I personally find nothing more irritating than being heckled on the street while I’m running errands or going to the grocery store by someone wanting to sell me something or sign me up for a charity – with one single exception: Girl Scouts. I will stop all day for a Girl Scout troop and buy as many thin mints as my body can carry. Perhaps for you, it’s samosas or shortbread cookies? Either way, one woman out in Santa Clarita California loved the profits the troops derived from selling their wares is accused of embezzling over $93,000.00 from both the Girl Scouts and a Beverly Hills cancer treatment center.
Patricia Cascione, age 52, pled guilty to embezzlement charges during her arraignment. From March 2013 through February 2017, the former accountant is accused of using over $58,000 from the Girls Scouts accounts for her own personal use, and then also diverted over $34,000 in donations from the Cancer Center to one of her Girls Scouts accounts in another attempt to embezzle the money, according to prosecutors. If she is convicted, she faces up to three years and eight months in prison.

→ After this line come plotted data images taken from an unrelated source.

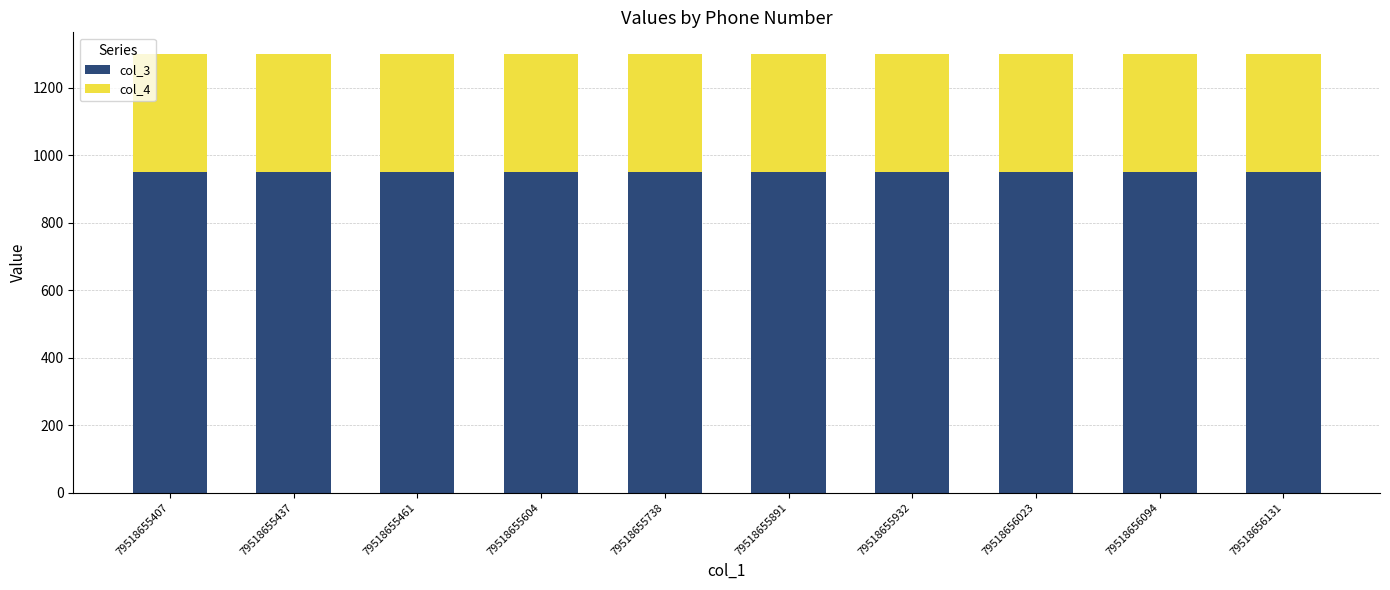

What is the maximum value for col_3?

950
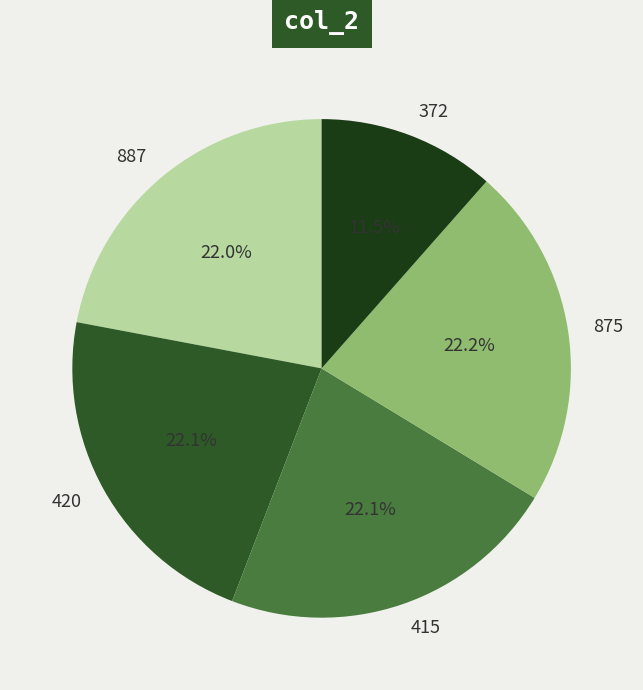

Is 875 the majority of the pie?

No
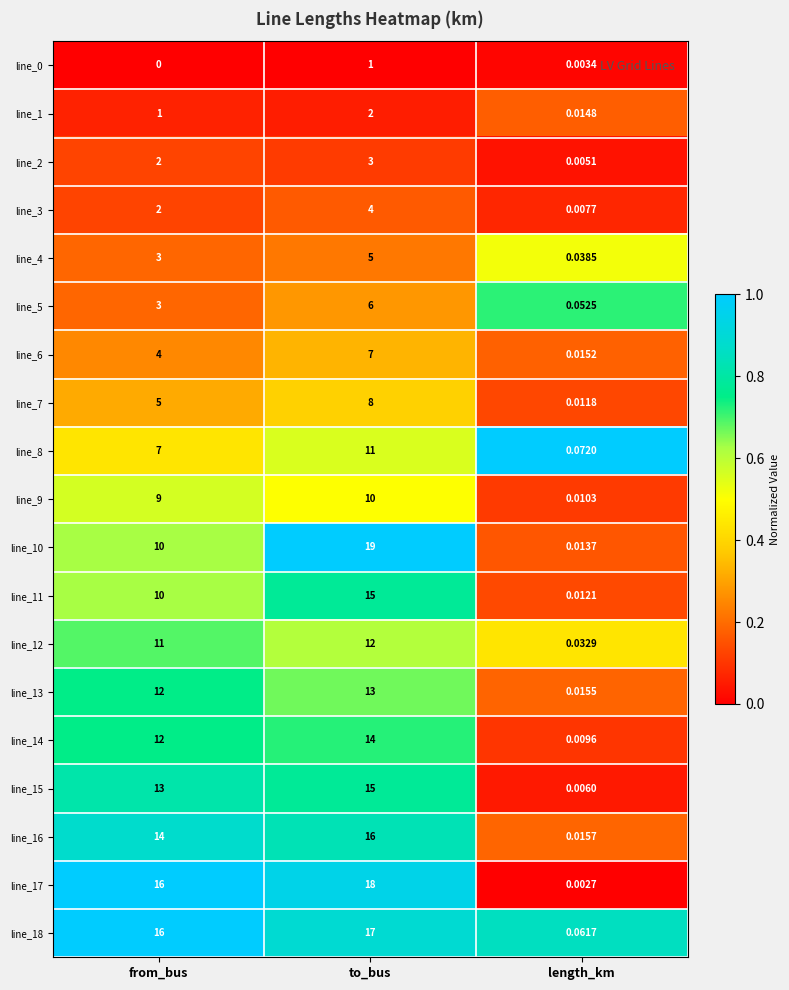

List the labels in order of line_13 value, smallest first.

length_km, from_bus, to_bus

The investigation, which spanned over the course of several months, started when an employee of the Girls Scouts organization reported Ms. Cascione’s suspicious activities directly to the Sheriff’s department. In her past, Cascione had worked as a volunteer treasurer for multiple Girl Scout troops over the last 20 years. In looking through bank records, law enforcement claims that there was evidence of embezzled funds in the Santa Clarita area chapters, with her attempting to hide embezzlement based on accounting tricks. This investigation led them to look at her relationship with the Beverly Hills Cancer Center, where Cascione was a Chief Financial Officer. Officers allege that she informed the center money would be used for one thing, and then she would deposit it somewhere else by false pretenses.
Since the announcement of Ms. Cascione’s arrest for her behavior, the Sheriff’s office has received phone calls about potential victims of Ms. Cascione and her ‘funny money,’ including her involvement with various youth sports activities in the area. This incident isn’t the only one threatening your Tagalongs. In Seattle, various troops have been targeted for crimes, including at least one incident of attempted armed robbery. Two men with a gun tried to rob two Girl Scouts selling cookies in Tacoma. Luckily, the men fled the scene, leaving with neither cookies nor cash. Other troops have reported losing money after being paid with counterfeit bills or having boxes stolen directly from their booths.
The money goes to pay the baker for the cookies themselves, and then they keep any excess for the local troops, as they are not funded by the national group. Over half the local money raised comes from cookie sales. Troops use it however they see fit, but many use it for suppliers or to help pay for uniforms. It also helps defray the costs of activities, like horseback riding or camping.